Richard Williams is a man of gravitas. That is the thought that first comes to my mind as he sits down opposite me. Over the years, he has developed a slight stoop, but his larger than life persona and lisp has stayed with him.

“My race made me want to be stronger, and it made me want to give my daughters a future that was very different from the life I had lived. I selected tennis because it is considered a white man’s elitist game.”, says the man who grew up in a world where segregation and the violence resulting from it was still real and ever-present.

But tennis is considered an aristocratic sport for a reason. “You need to train, you need equipment, a place to practice, and partners to play with.”, remarks Williams. “But my goal was for my daughters to find their place in society, whether they were tennis stars or involved in any other field.”

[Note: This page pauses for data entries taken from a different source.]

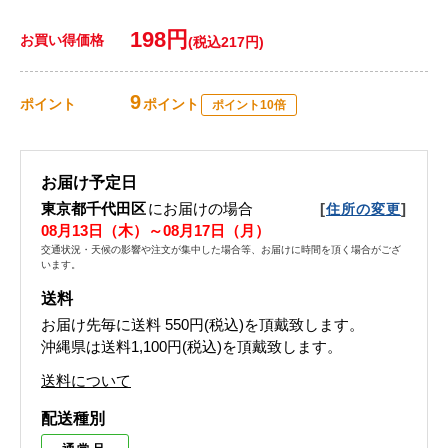
198円
お買い得価格
(税込217円)
9
ポイント
ポイント
ポイント10倍
お届け予定日
東京都千代田区
にお届けの場合
[
]
住所の変更
08月13日（木）～08月17日（月）
交通状況・天候の影響や注文が集中した場合等、お届けに時間を頂く場合がござ
います。
送料
お届け先毎に送料
550円(税込)
を頂戴致します。
沖縄県は送料1,100円(税込)を頂戴致します。
送料について
配送種別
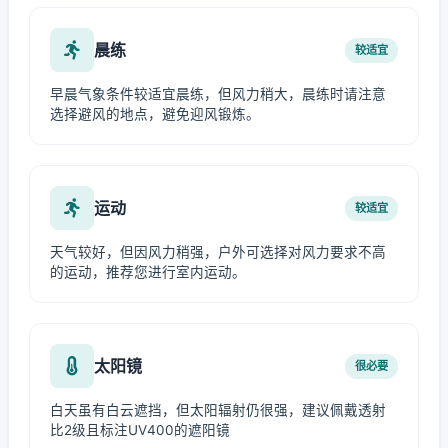
晨练
较适宜
早晨气象条件较适宜晨练，但风力稍大，晨练时请注意
选择避风的地点，避免迎风锻炼。
运动
较适宜
天气较好，但因风力稍强，户外可选择对风力要求不高
的运动，推荐您进行室内运动。
太阳镜
很必要
白天虽有白云遮挡，但太阳辐射仍很强，建议佩戴透射
比2级且标注UV400的遮阳镜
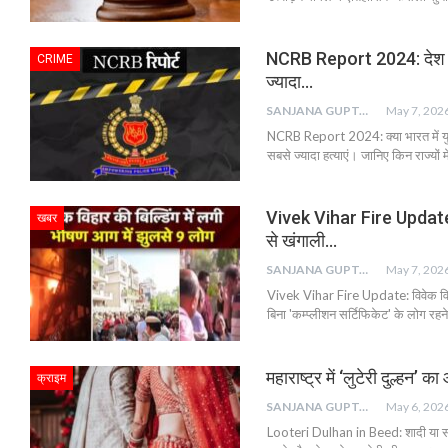
NCRB Report 2024: देश के यु
CRIME
ज्यादा…
SANJANA GUPTA
May 7, 202
NCRB Report 2024: क्या भारत में युवाओ
सबसे ज्यादा हत्याएं। जानिए किन राज्यों मे
Vivek Vihar Fire Update: 9
खबर
से खंगाली…
SANJANA GUPTA
May 7, 202
Vivek Vihar Fire Update: विवेक विहार
बिना 'कम्प्लीशन सर्टिफिकेट' के लोग रहने 
महाराष्ट्र में ‘लुटेरी दुल्हन
क्राइम
SANJANA GUPTA
May 6, 202
Looteri Dulhan in Beed: शादी या साजिश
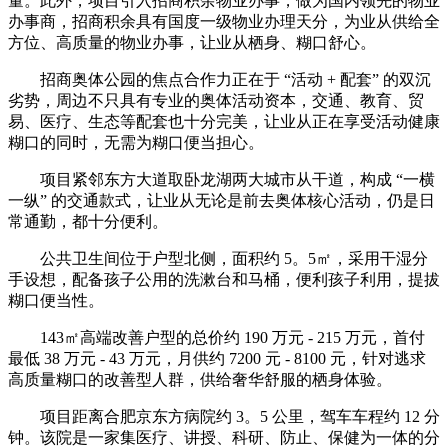
量。此外，项目引入招商积余物业办事，做为国内领先的物业
办事商，招商积余具有国度一级物业办理天分，为业从供给全
方位、高质量的物业办事，让业从栖身、糊口舒心。
招商奥体公园的焦点合作力正在于 “活动 + 配套” 的双沉
劣势，周边不只具有专业的奥体活动资本，交通、教育、贸
易、医疗、生态等配套也十分完美，让业从正在享受活动健康
糊口的同时，无需为糊口便当担心。
项目紧邻东方大道取卧龙湖两大城市从干道，构成 “一横
一纵” 的交通款式，让业从无论是前去奥体核心活动，仍是日
常通勤，都十分便利。
公共卫生间位于户型北侧，面积约 5。5㎡，采用干湿分
手设想，配备孩子公用的洗漱台和马桶，便利孩子利用，提拔
糊口便当性。
143㎡高端改善户型的总价约 190 万元 - 215 万元，首付
最低 38 万元 - 43 万元，月供约 7200 元 - 8100 元，针对逃求
高质量糊口的改善型人群，供给奢华舒服的栖身体验。
项目距离合肥京东方病院约 3。5 公里，驾车车程约 12 分
钟。该院是一家集医疗、讲授、科研、防止、保健为一体的分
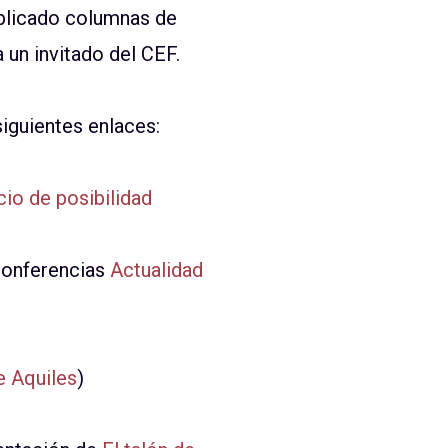
ublicado columnas de
 un invitado del CEF.
siguientes enlaces:
io de posibilidad
 conferencias
Actualidad
e Aquiles
)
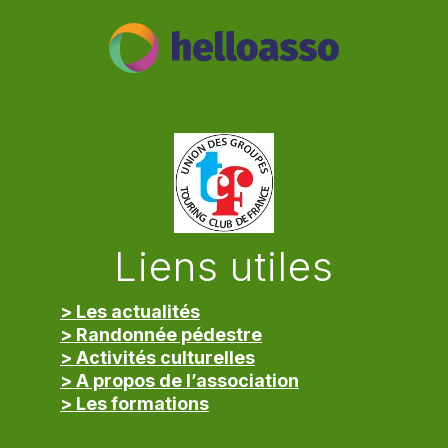
Liens utiles
> Les actualités
> Randonnée pédestre
> Activités culturelles
> A propos de l’association
> Les formations
> Mentions légales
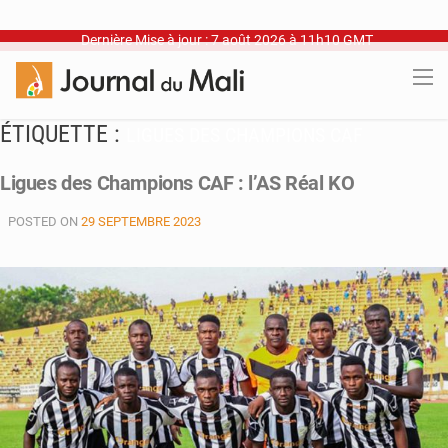
Dernière Mise à jour : 7 août 2026 à 11h10 GMT
ÉTIQUETTE :
LIGUES DES CHAMPIONS CAF
Ligues des Champions CAF : l’AS Réal KO
POSTED ON
29 SEPTEMBRE 2023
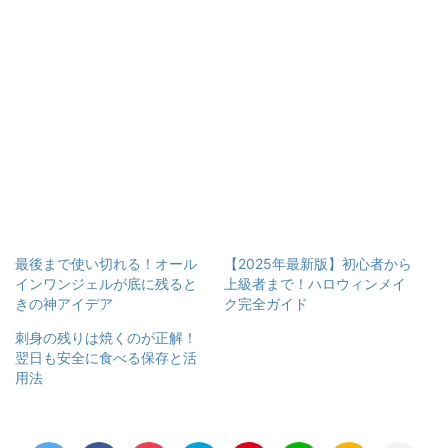
最後まで使い切れる！オール
【2025年最新版】初心者から
インワンジェルが底に残ると
上級者まで！ハロウィンメイ
きの神アイデア
ク完全ガイド
刺身の残りは焼くのが正解！
翌日も安全に食べる保存と活
用法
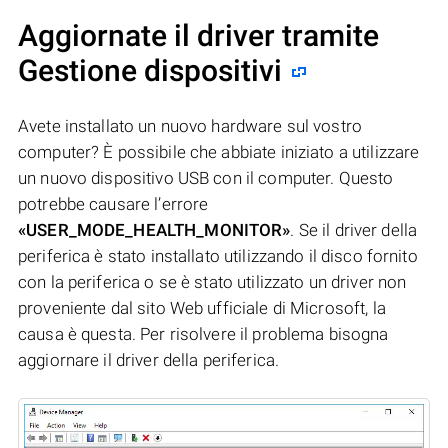
Aggiornate il driver tramite
Gestione dispositivi
Avete installato un nuovo hardware sul vostro
computer? È possibile che abbiate iniziato a utilizzare
un nuovo dispositivo USB con il computer. Questo
potrebbe causare l’errore
«USER_MODE_HEALTH_MONITOR»
. Se il driver della
periferica è stato installato utilizzando il disco fornito
con la periferica o se è stato utilizzato un driver non
proveniente dal sito Web ufficiale di Microsoft, la
causa è questa. Per risolvere il problema bisogna
aggiornare il driver della periferica.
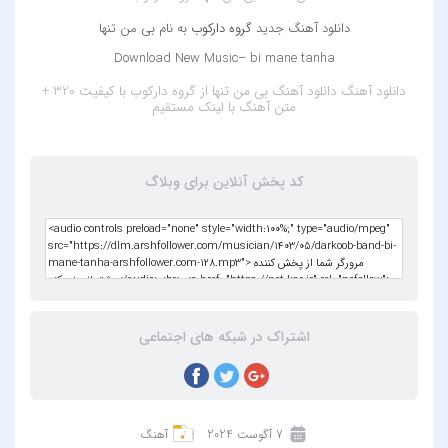
دانلود آهنگ جدید
گروه دارکوب
به نام بی من تنها
Download New Music– bi mane tanha
دانلود آهنگ
دانلود آهنگ بی من تنها از گروه دارکوب با کیفیت 320 +
متن آهنگ
با لینک مستقیم
کد پخش آنلاین برای وبلاگ
اشتراک در شبکه های اجتماعی
7 آگوست 2024
آهنگ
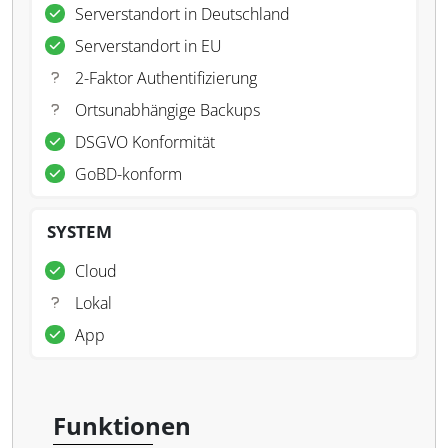
Serverstandort in Deutschland
Serverstandort in EU
2-Faktor Authentifizierung
Ortsunabhängige Backups
DSGVO Konformität
GoBD-konform
SYSTEM
Cloud
Lokal
App
Funktionen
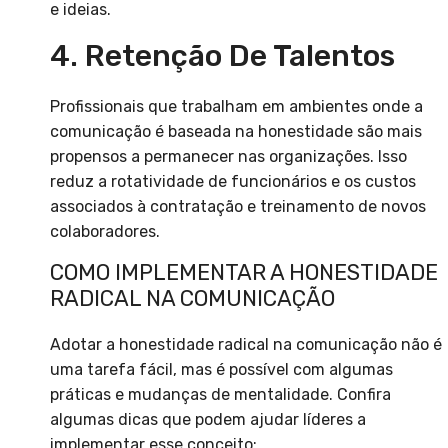
e ideias.
4. Retenção De Talentos
Profissionais que trabalham em ambientes onde a
comunicação é baseada na honestidade são mais
propensos a permanecer nas organizações. Isso
reduz a rotatividade de funcionários e os custos
associados à contratação e treinamento de novos
colaboradores.
COMO IMPLEMENTAR A HONESTIDADE
RADICAL NA COMUNICAÇÃO
Adotar a honestidade radical na comunicação não é
uma tarefa fácil, mas é possível com algumas
práticas e mudanças de mentalidade. Confira
algumas dicas que podem ajudar líderes a
implementar esse conceito:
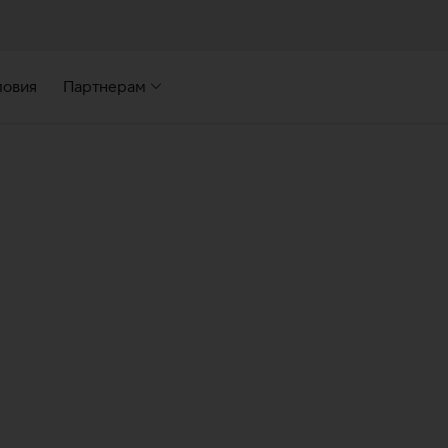
ловия
Партнерам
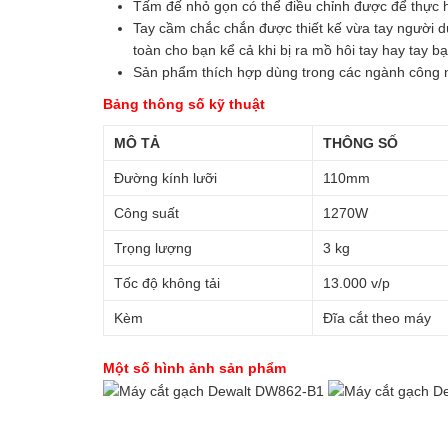
Tấm đế nhỏ gọn có thể điều chỉnh được để thực h
Tay cầm chắc chắn được thiết kế vừa tay người 
toàn cho bạn kể cả khi bị ra mồ hôi tay hay tay b
Sản phẩm thích hợp dùng trong các ngành công 
Bảng thông số kỹ thuật
MÔ TẢ
THÔNG SỐ
Đường kính lưỡi
110mm
Công suất
1270W
Trọng lượng
3 kg
Tốc độ không tải
13.000 v/p
Kèm
Đĩa cắt theo máy
Một số hình ảnh sản phẩm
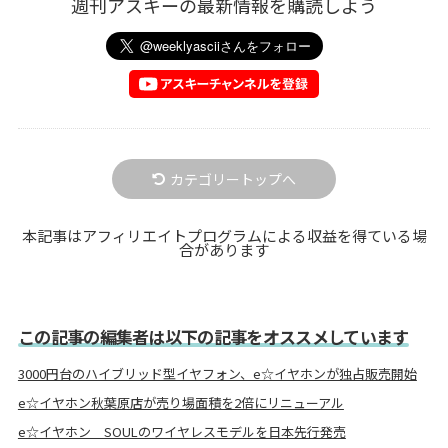
週刊アスキーの最新情報を購読しよう
カテゴリートップへ
本記事はアフィリエイトプログラムによる収益を得ている場
合があります
この記事の編集者は以下の記事をオススメしています
3000円台のハイブリッド型イヤフォン、e☆イヤホンが独占販売開始
e☆イヤホン秋葉原店が売り場面積を2倍にリニューアル
e☆イヤホン SOULのワイヤレスモデルを日本先行発売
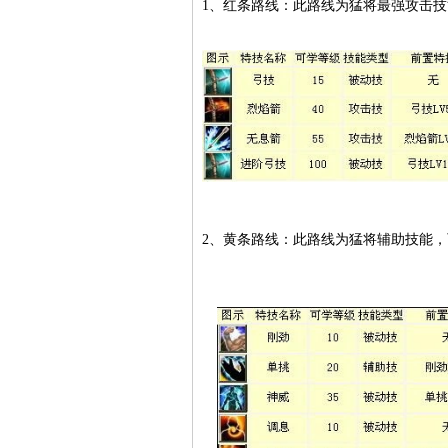
1、红条路线：此路线为猛将最强攻击技
2、黄条路线：此路线为猛将辅助技能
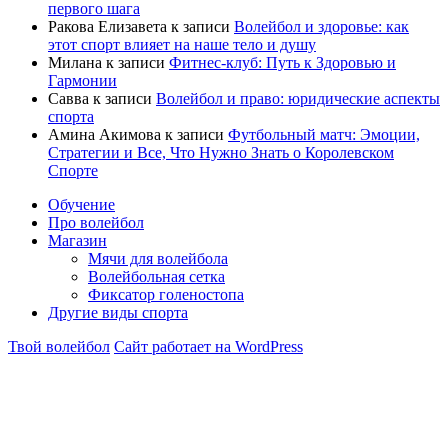
первого шага
Ракова Елизавета
к записи
Волейбол и здоровье: как
этот спорт влияет на наше тело и душу
Милана
к записи
Фитнес-клуб: Путь к Здоровью и
Гармонии
Савва
к записи
Волейбол и право: юридические аспекты
спорта
Амина Акимова
к записи
Футбольный матч: Эмоции,
Стратегии и Все, Что Нужно Знать о Королевском
Спорте
Обучение
Про волейбол
Магазин
Мячи для волейбола
Волейбольная сетка
Фиксатор голеностопа
Другие виды спорта
Твой волейбол
Сайт работает на WordPress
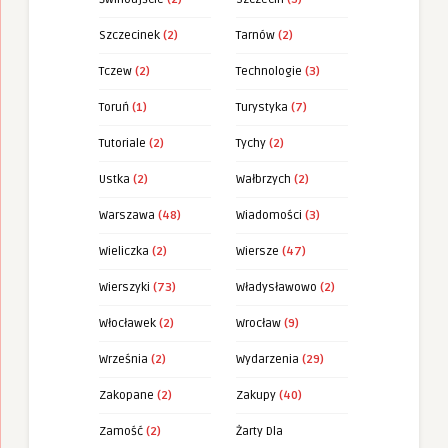
Szczecinek
(2)
Tarnów
(2)
Tczew
(2)
Technologie
(3)
Toruń
(1)
Turystyka
(7)
Tutoriale
(2)
Tychy
(2)
Ustka
(2)
Wałbrzych
(2)
Warszawa
(48)
Wiadomości
(3)
Wieliczka
(2)
Wiersze
(47)
Wierszyki
(73)
Władysławowo
(2)
Włocławek
(2)
Wrocław
(9)
Września
(2)
Wydarzenia
(29)
Zakopane
(2)
Zakupy
(40)
Zamość
(2)
Żarty Dla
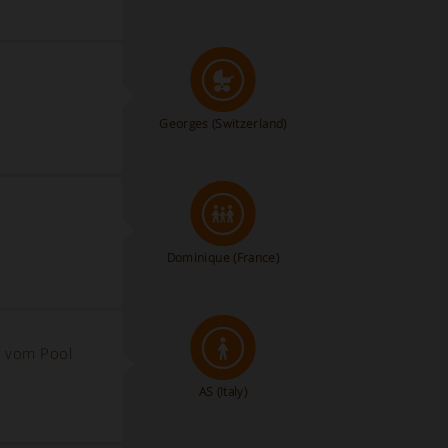
Georges
(Switzerland)
Dominique
(France)
h vom Pool
AS
(Italy)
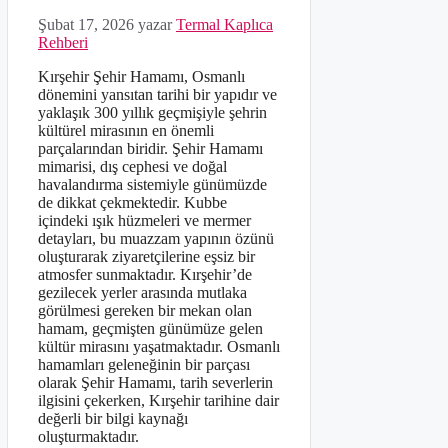
Şubat 17, 2026
yazar
Termal Kaplıca
Rehberi
Kırşehir Şehir Hamamı, Osmanlı
dönemini yansıtan tarihi bir yapıdır ve
yaklaşık 300 yıllık geçmişiyle şehrin
kültürel mirasının en önemli
parçalarından biridir. Şehir Hamamı
mimarisi, dış cephesi ve doğal
havalandırma sistemiyle günümüzde
de dikkat çekmektedir. Kubbe
içindeki ışık hüzmeleri ve mermer
detayları, bu muazzam yapının özünü
oluşturarak ziyaretçilerine eşsiz bir
atmosfer sunmaktadır. Kırşehir’de
gezilecek yerler arasında mutlaka
görülmesi gereken bir mekan olan
hamam, geçmişten günümüze gelen
kültür mirasını yaşatmaktadır. Osmanlı
hamamları geleneğinin bir parçası
olarak Şehir Hamamı, tarih severlerin
ilgisini çekerken, Kırşehir tarihine dair
değerli bir bilgi kaynağı
oluşturmaktadır.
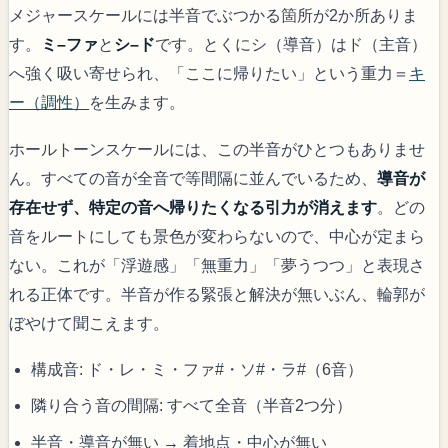
メジャースケールには半音でぶつかる箇所が2か所ありま
す。
ミ–ファ
と
シ–ド
です。とくにシ（導音）はド（主音）
へ強く吸い寄せられ、「ここに帰りたい」という重力＝
キ
ー（調性）
を生みます。
ホールトーンスケールには、この半音がひとつもありませ
ん。すべての音が全音で等間隔に並んでいるため、
導音が
存在せず、特定の音へ帰りたくなる引力が消えます
。どの
音をルートにしても景色が変わらないので、中心が定まら
ない。これが「浮遊感」「無重力」「夢うつつ」と表現さ
れる正体です。半音が作る緊張と解決が無いぶん、輪郭が
ぼやけて聞こえます。
構成音: ド・レ・ミ・ファ#・ソ#・ラ#（6音）
隣り合う音の間隔: すべて全音（半音2つ分）
半音・導音が無い → 着地点・中心が無い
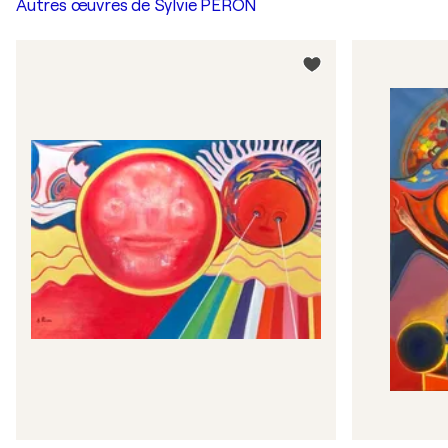
Autres œuvres de
Sylvie PERON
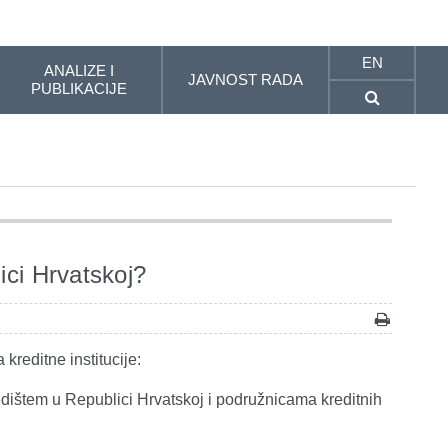
EN
ANALIZE I
JAVNOST RADA
PUBLIKACIJE
ici Hrvatskoj?
reditne institucije:
edištem u Republici Hrvatskoj i podružnicama kreditnih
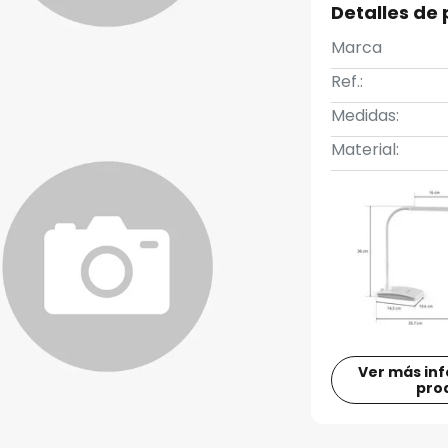
Detalles de
Marca
Ref.:
Medidas:
Material:
Ver más in
pro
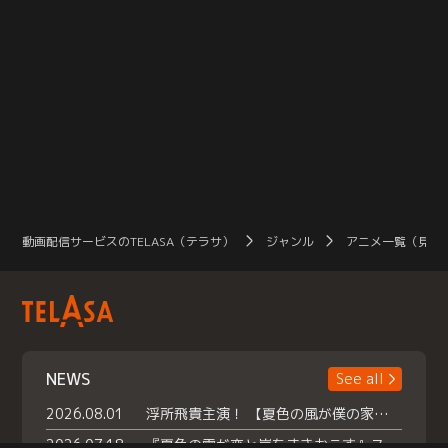
動画配信サービスのTELASA（テラサ）
ジャンル
アニメ一覧（見放
NEWS
See all
2026.08.01
浮所飛貴主演！ 【夏色の風が僕の家にやってきた】 本日よりテラサで独占配信スタート！
2026.07.18
『夏色の雲が恋と嵐をまきおこす』スペシャルメイキング 【Part1】2026年７月18日（土）23時30分～配信スタート！話題のシーンの裏側を大公開！豪華キャスト大集合！ 『武宮家 真夏の家族会議』開催！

Did Richard Williams’ experiences with bigotry turn him into a bigot himself? “We all had to push ourselves. It was hard for my daughters, for me, for the family – I was working two jobs training them.”, he continues. “But if you are black and poor, it doesn’t matter where you are from in the USA.”

This relentlessness has often been questioned by the media, but Williams brushes it off, saying, “My daughters careers speak for themselves.” But this raises the question of what sort of role he played as a parent in Venus and Serena’s lives. “I spoke to them often, my wife spoke to them often, we told them why they were being pushed and where they could be. Today they stand out as international sports stars, nobody can question their race and their background.”

The representation of coloured people in tennis has increased exponentially since, and Richard Williams’ appetite for greatness has made it possible. “Talent could be inborn, but unless you are a genius, it will die without being nurtured. I think talent, whatever talent – people have many talents and many of them die. They need to be nurtured. And with whatever talent my daughters had, I was going to make it work.”